Тушилка обрадовалась, катается по столу и звенит:
Ах, это очень мило!
Это очень лестно!
Я бы солнце потушила,
Ах, как интересно!
Но тут - крак! - развалился самовар на кусочки, кран клюкнулся в полоскательную чашку и разбил её, труба с крышкой высунулась вверх, покачалась, покачалась и упала набок, отколов ручку у сливочника; тушилка, испугавшись, откатилась на край стола и бормочет:
Вот смотрите: люди вечно
Жалуются на судьбу,
А тушилку позабыли
Надеть на трубу!
А чашки, ничего не боясь, хохочут и поют:
Жил-был самовар,
Маленький, да пылкий,
И однажды не прикрыли
Самовар тушилкой!
Был в нём сильный жар,
А воды немного;
Распаялся самовар, -
Туда ему дорога,
Туда и дорога-а!
ПРИМЕЧАНИЯ
САМОВАР
с к а з к а
Впервые напечатано в сборнике «Ёлка.
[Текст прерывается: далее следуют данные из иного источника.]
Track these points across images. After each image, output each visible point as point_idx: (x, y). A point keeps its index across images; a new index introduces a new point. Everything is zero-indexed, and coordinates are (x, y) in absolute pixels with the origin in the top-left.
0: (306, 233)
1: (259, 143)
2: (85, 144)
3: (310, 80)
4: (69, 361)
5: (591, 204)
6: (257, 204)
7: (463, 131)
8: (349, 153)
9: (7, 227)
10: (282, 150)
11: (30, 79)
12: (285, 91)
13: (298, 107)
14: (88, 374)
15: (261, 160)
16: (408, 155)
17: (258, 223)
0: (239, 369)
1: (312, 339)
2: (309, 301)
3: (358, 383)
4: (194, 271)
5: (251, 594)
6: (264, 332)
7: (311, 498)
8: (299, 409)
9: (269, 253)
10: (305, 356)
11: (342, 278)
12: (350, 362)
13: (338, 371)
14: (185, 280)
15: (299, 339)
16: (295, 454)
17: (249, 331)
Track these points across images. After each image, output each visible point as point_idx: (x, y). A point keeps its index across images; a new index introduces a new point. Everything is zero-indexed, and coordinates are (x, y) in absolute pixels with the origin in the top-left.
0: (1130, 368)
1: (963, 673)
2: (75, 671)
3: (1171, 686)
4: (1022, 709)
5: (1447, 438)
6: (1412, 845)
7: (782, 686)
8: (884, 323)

Книжка для маленьких детей», издание "Парус", Петроград, [1918].
Сказка написана М.Горьким в 1913 г., о чём свидетельсвует авторская пометка на рукописи.
В собрания сочинений сказка не включалась.
Печатается по тексту сборника «Ёлка», сверенному с авторской рукописью (Архив А.М.Горького).